Ce que les trois cas révèlent sur la manière de préserver le capital dans un marché à faible visibilité

Les trois noms partagent une logique qui va au-delà de leurs rendements individuels. Expand Energy reconfigure sa structure de coûts tout en réduisant sa dette et en maintenant un programme de rachats d'actions. SM Energy génère une production supérieure aux attentes dans des bassins que le marché ne valorise pas encore pleinement. SLB diversifie ses revenus vers un segment technologique avec un profil de marge différent de celui de ses services traditionnels.

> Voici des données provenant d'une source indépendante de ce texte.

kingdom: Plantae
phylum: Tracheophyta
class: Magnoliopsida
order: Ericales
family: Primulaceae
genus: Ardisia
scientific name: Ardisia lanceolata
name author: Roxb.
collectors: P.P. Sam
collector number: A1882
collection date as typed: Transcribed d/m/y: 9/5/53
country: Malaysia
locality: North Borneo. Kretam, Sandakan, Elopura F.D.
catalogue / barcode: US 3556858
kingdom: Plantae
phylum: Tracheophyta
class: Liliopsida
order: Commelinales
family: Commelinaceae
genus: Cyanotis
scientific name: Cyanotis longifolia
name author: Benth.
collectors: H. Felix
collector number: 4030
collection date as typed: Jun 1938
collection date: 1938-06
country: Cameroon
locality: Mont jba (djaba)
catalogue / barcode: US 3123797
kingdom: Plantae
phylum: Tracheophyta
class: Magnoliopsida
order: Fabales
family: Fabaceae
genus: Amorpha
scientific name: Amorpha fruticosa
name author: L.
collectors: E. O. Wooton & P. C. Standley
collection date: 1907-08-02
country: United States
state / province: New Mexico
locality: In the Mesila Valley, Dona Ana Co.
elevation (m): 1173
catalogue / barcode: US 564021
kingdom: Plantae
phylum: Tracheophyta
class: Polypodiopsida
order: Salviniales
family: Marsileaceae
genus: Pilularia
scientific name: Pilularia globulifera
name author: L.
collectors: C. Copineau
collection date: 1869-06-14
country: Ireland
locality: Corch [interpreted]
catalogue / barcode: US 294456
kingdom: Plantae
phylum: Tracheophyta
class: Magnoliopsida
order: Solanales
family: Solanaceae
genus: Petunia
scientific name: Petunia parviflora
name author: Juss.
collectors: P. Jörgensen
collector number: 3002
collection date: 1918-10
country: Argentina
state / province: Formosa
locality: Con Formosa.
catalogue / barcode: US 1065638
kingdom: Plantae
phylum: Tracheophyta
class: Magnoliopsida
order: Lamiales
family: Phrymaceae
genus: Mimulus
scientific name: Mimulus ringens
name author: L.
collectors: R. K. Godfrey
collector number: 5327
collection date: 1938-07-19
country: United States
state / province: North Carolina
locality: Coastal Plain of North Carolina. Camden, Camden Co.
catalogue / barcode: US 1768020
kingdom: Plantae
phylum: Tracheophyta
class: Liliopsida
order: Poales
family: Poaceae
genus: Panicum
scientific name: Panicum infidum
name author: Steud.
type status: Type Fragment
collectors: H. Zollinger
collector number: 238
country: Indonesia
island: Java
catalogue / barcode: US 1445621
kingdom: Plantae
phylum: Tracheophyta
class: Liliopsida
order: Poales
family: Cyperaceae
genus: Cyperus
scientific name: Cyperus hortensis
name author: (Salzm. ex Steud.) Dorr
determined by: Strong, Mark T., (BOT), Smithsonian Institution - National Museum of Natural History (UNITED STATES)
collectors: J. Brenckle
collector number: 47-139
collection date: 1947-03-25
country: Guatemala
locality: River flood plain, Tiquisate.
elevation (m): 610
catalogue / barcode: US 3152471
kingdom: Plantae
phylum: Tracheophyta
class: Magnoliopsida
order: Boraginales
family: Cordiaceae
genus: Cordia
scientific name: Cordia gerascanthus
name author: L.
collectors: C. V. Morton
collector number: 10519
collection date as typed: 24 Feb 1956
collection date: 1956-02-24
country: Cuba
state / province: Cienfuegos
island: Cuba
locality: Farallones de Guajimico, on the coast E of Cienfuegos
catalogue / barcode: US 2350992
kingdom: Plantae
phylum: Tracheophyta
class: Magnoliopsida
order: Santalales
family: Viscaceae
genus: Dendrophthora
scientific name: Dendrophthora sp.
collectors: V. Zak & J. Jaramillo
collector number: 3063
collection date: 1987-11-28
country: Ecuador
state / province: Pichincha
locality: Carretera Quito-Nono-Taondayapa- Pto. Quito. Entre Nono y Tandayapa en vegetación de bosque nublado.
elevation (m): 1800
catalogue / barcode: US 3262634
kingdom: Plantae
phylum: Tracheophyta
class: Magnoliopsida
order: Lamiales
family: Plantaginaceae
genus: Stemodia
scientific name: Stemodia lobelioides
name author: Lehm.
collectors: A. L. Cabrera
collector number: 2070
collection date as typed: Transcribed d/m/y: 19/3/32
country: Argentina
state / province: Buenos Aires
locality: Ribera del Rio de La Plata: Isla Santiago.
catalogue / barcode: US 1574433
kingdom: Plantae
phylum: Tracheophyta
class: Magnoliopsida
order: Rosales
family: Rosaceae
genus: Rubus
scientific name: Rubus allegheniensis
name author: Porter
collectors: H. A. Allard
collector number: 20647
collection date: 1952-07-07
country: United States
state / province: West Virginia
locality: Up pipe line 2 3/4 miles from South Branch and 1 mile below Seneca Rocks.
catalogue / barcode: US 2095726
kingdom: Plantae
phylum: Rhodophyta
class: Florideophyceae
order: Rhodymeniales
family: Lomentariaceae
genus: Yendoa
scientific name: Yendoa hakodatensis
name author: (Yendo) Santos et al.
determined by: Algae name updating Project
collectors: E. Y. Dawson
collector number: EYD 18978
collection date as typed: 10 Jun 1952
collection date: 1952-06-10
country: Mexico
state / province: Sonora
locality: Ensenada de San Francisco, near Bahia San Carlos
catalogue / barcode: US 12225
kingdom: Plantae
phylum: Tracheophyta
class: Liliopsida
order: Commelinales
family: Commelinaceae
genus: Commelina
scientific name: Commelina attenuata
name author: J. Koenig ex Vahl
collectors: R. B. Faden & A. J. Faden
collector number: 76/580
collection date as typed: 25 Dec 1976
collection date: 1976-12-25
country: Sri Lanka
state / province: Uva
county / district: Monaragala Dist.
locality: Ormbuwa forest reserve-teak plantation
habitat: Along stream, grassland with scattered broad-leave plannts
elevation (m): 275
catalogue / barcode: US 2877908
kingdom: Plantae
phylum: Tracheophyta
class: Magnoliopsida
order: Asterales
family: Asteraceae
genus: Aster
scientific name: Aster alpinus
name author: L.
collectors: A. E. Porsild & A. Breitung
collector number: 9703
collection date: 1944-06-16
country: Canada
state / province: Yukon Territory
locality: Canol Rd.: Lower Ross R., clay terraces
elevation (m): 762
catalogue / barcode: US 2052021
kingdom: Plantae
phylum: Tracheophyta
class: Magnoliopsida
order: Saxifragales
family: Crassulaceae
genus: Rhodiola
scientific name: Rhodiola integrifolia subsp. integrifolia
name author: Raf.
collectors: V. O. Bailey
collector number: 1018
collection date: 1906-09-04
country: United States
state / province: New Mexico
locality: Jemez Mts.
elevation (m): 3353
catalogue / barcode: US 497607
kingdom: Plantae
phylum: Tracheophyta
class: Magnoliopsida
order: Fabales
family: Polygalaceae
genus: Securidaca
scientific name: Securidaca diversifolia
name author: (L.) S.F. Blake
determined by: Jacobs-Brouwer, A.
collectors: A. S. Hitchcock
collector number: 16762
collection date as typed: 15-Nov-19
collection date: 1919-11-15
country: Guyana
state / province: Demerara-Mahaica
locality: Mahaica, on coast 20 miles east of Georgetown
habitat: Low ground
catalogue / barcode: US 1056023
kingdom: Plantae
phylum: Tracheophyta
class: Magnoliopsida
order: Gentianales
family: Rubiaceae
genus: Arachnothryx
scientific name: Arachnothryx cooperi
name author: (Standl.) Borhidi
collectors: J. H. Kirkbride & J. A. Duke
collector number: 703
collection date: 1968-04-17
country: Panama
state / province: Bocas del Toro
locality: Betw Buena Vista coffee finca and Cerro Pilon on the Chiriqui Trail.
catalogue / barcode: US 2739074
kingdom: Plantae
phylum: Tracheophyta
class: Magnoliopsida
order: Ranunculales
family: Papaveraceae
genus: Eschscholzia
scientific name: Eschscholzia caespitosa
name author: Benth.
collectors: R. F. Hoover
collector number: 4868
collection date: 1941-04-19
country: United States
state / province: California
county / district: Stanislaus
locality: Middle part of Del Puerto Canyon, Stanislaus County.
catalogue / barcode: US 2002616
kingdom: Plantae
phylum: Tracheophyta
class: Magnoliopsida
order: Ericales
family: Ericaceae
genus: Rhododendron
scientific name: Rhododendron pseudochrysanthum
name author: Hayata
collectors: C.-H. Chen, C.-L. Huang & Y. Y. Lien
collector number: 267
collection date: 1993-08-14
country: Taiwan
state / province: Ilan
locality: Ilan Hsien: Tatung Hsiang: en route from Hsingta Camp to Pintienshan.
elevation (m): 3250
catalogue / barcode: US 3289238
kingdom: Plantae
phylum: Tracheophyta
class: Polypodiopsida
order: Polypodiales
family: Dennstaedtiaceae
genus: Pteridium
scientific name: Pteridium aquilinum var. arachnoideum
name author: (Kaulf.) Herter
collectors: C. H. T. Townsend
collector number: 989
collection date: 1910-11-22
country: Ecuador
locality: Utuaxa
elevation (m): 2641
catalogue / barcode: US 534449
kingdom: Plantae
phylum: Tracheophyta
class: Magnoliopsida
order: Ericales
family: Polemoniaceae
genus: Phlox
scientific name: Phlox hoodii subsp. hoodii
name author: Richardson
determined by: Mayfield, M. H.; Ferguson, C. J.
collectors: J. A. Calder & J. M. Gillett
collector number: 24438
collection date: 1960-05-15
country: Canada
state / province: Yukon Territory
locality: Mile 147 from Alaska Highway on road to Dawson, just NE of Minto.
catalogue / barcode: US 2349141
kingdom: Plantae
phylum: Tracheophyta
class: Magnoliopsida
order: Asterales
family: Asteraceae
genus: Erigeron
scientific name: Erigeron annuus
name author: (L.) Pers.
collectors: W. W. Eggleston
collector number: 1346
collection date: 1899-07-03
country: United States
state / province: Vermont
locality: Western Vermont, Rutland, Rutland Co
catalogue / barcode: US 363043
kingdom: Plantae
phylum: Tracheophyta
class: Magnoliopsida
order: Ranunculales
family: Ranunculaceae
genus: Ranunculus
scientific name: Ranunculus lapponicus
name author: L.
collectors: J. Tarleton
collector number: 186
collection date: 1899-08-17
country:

Ce que les analystes signalent, au-delà des dividendes attrayants dans l'abstrait, c'est que ces trois sociétés utilisent le cycle actuel pour faire des choses qui les positionnent mieux pour le suivant. C'est différent de verser un dividende depuis une position statique. Et c'est aussi différent de croître en s'endettant pour soutenir un récit d'expansion.

Le risque ne disparaît pas pour autant. Les prix des matières premières peuvent baisser, le conflit au Moyen-Orient peut s'aggraver, et les couvertures de SM Energy peuvent continuer à générer des frictions comptables si les prix se maintiennent à un niveau élevé. Mais la discipline en matière de capital que font preuve les trois cas, documentée dans les chiffres que chaque analyste cite en s'appuyant sur son historique de succès, suggère que nous ne sommes pas face à des entreprises qui étendent un récit à coups de dette. Nous sommes face à des entreprises qui profitent d'un moment de flux de trésorerie positif pour construire une position plus solide. Cette différence, dans un marché à faible visibilité vers l'avant, vaut plus que le pourcentage de rendement.